Southbank Centre, 337-338 Belvedere Road, SE1 8XX, southbankcentre.co.uk
If you walked through Hyde Park this summer, it would have been pretty difficult to miss the 20m tall, bright-coloured floating artwork on the Serpentine Lake. This was in conjunction with a Christo and Jeanne Claude exhibition at the Serpentine Gallery, which has a tendency to extend its love for contemporary art outside its walls and into the surrounding park. Look out also for the Serpentine Pavillion, a pop-up structure showing the work of a different architect every year.
Kensington Gardens, Kensington, W2 3XA, serpentinegalleries.org
For many years the East End has been a hub for artists and Whitechapel Gallery has been there for over a hundred of them. Its focus, however, is largely on what’s happening now and next. Although it’s not averse to a 20th century artists’ retrospective, its links with London’s working artist community is strong and ongoing, so it’s a great place to find work by new artists on their way to becoming household names.
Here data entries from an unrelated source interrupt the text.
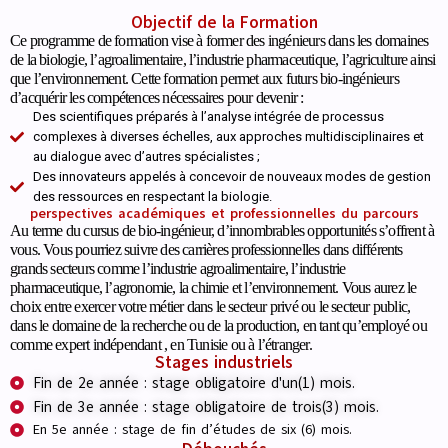
Objectif de la Formation
Ce programme de formation vise à former des ingénieurs dans les domaines
de la biologie, l’agroalimentaire, l’industrie pharmaceutique, l’agriculture ainsi
que l’environnement. Cette formation permet aux futurs bio-ingénieurs
d’acquérir les compétences nécessaires pour devenir :
Des scientifiques préparés à l’analyse intégrée de processus
complexes à diverses échelles, aux approches multidisciplinaires et
au dialogue avec d’autres spécialistes ;
Des innovateurs appelés à concevoir de nouveaux modes de gestion
des ressources en respectant la biologie.
perspectives académiques et professionnelles du parcours
Au terme du cursus de bio-ingénieur, d’innombrables opportunités s’offrent à
vous. Vous pourriez suivre des carrières professionnelles dans différents
grands secteurs comme l’industrie agroalimentaire, l’industrie
pharmaceutique, l’agronomie, la chimie et l’environnement. Vous aurez le
choix entre exercer votre métier dans le secteur privé ou le secteur public,
dans le domaine de la recherche ou de la production, en tant qu’employé ou
comme expert indépendant , en Tunisie ou à l’étranger.
Stages industriels
Fin de 2e année : stage obligatoire d'un(1) mois.
Fin de 3e année : stage obligatoire de trois(3) mois.
En 5e année : stage de fin d’études de six (6) mois.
77-82 Whitechapel High Street, Whitechapel, E1 7QX, whitechapelgallery.org
Everyone recognises the name of this groundbreaking London gallery, which is responsible for launching the careers of many young artists. The Saatchi Gallery is probably best known for its role in turning the YBAs (Young British Artists), from Hirst to Emin, into global superstars at the height of the Nineties – but it’s still captivating London’s art lovers with challenging contemporary art exhibitions to this day.
Duke of York’s HQ, King’s Road, Chelsea, SW3 4RY, saatchigallery.com
The Photographers’ Gallery
If you’re looking for some cultural respite from the retail cacophony on Oxford Street, it doesn’t get much better than a trip to the Photographers’ Gallery. If you’re a dab hand with the ‘gram, then a trip to the biggest gallery in the UK dedicated to photography is highly recommended with exhibitions showcasing contemporary developments and explorations of the medium’s past.